If people who worry a less-than-maximum bike will be too small are surprised by my answer, so are the people who fear a big twin will be too much bike. “Sure you can handle a 1500,” I have told many doubtful riders short of stature or inseam. Plenty of big bikes have surprisingly low saddles. If you can solidly plant the balls of your feet on the ground on both sides, it’s not too big. Just make sure your boots have high-traction soles. The extra bulk of a big bike will be apparent only at speeds below three mph. The rest of the time it’s about balance. You may want to change the handlebar position or bend a bit to make the reach to the grips less formidable, but that’s easy enough to adjust on most bikes. You’ll notice a big bike’s additional heft most when trying to lift it off the sidestand when parked on a grade that drops off to the left.

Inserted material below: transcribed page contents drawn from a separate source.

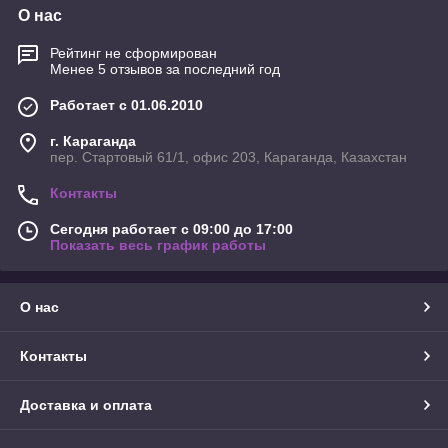
О нас
Рейтинг не сформирован
Менее 5 отзывов за последний год
Работает с 01.06.2010
г. Караганда
пер. Стартовый 61/1, офис 203, Караганда, Казахстан
Контакты
Сегодня работает с 09:00 до 17:00
Показать весь график работы
О нас
Контакты
Доставка и оплата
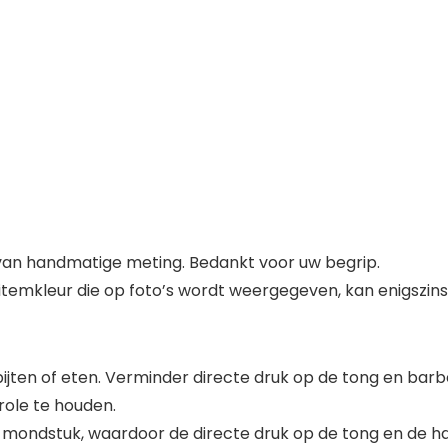
g van handmatige meting. Bedankt voor uw begrip.
de itemkleur die op foto’s wordt weergegeven, kan enigszi
n of eten. Verminder directe druk op de tong en barbel
ole te houden.
 mondstuk, waardoor de directe druk op de tong en de ha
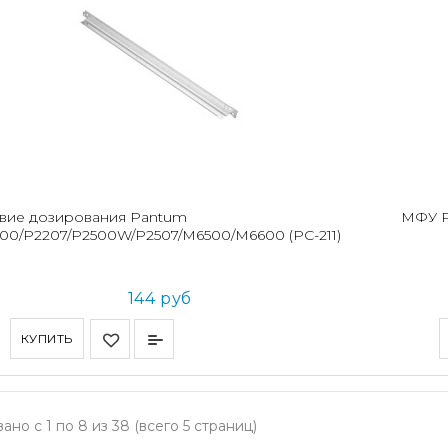
вие дозирования Pantum
МФУ 
00/P2207/P2500W/P2507/M6500/M6600 (PC-211)
144 руб
КУПИТЬ
ано с 1 по 8 из 38 (всего 5 страниц)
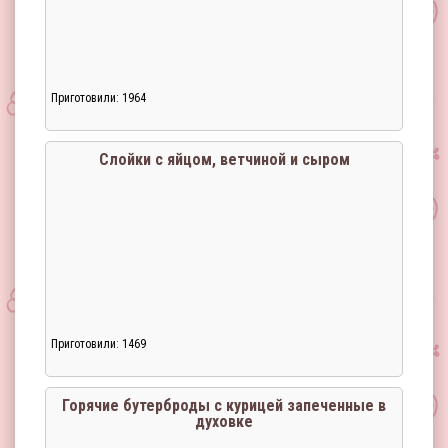
Приготовили: 1964
Загрузка...
Слойки с яйцом, ветчиной и сыром
Приготовили: 1469
Загрузка...
Горячие бутерброды с курицей запеченные в
духовке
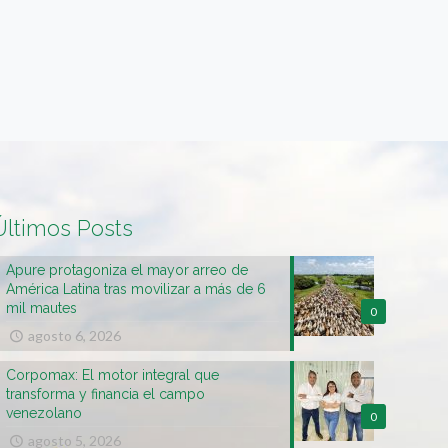
Últimos Posts
Apure protagoniza el mayor arreo de
América Latina tras movilizar a más de 6
mil mautes
0
agosto 6, 2026
Corpomax: El motor integral que
transforma y financia el campo
venezolano
0
agosto 5, 2026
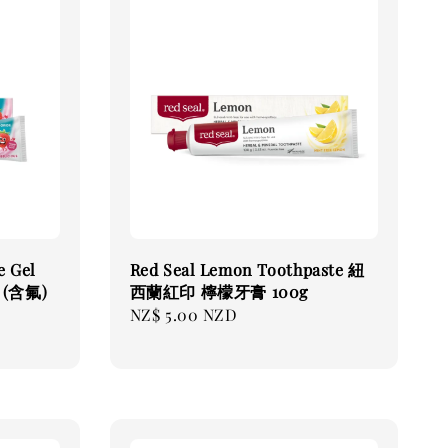
e Gel
Red Seal Lemon Toothpaste 紐
(含氟)
西蘭紅印 檸檬牙膏 100g
Regular
NZ$ 5.00 NZD
price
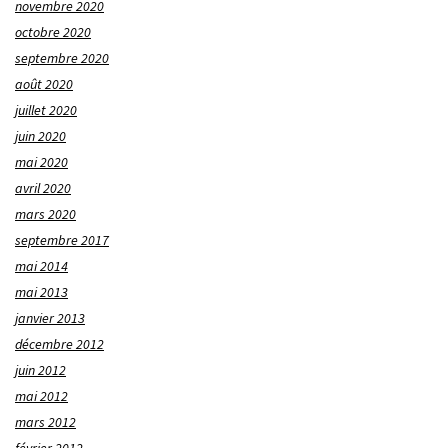
novembre 2020
octobre 2020
septembre 2020
août 2020
juillet 2020
juin 2020
mai 2020
avril 2020
mars 2020
septembre 2017
mai 2014
mai 2013
janvier 2013
décembre 2012
juin 2012
mai 2012
mars 2012
février 2012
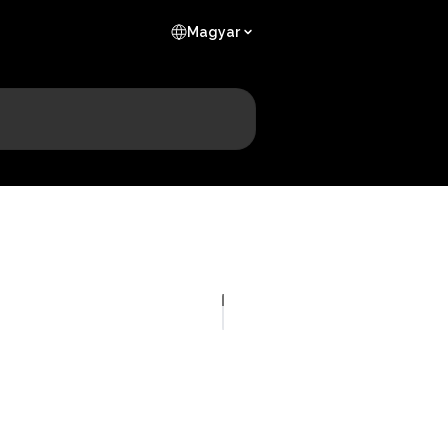
Magyar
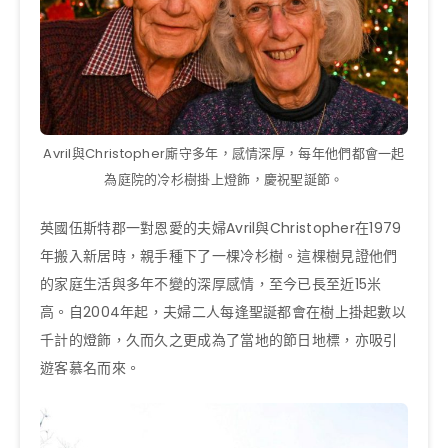
Avril與Christopher廝守多年，感情深厚，每年他們都會一起
為庭院的冷杉樹掛上燈飾，慶祝聖誕節。
英國伍斯特郡一對恩愛的夫婦Avril與Christopher在1979
年搬入新居時，親手種下了一棵冷杉樹。這棵樹見證他們
的家庭生活與多年不變的深厚感情，至今已長至近15米
高。自2004年起，夫婦二人每逢聖誕都會在樹上掛起數以
千計的燈飾，久而久之更成為了當地的節日地標，亦吸引
遊客慕名而來。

Of course, these conversations about “it’s not too much bike” usually conclude with me confusing the person even more when I tell him that he won’t give up much in terms of function if he goes with the smaller bike. The issue is usually how much a person wants the prestige of a big bike.

But that is true in most cases. The functional advantage of a cruiser with an engine that displaces in excess of 80 cubic inches relative to something with half to three-quarters of that displacement is usually much smaller than the price difference. The perceived disparity in stature tends to be much larger. If big is beautiful to you, then a 1500 or 1600 may be more manageable than you have been led to believe. On the other hand, if you think a 650, 800 or 1100 looks, feels and prices out perfectly, but worry you will someday soon wake up and find that it’s inadequate, don’t fret. Big-bike lust is a transmittable mental disorder—not an actual physical condition—and you may never be infected.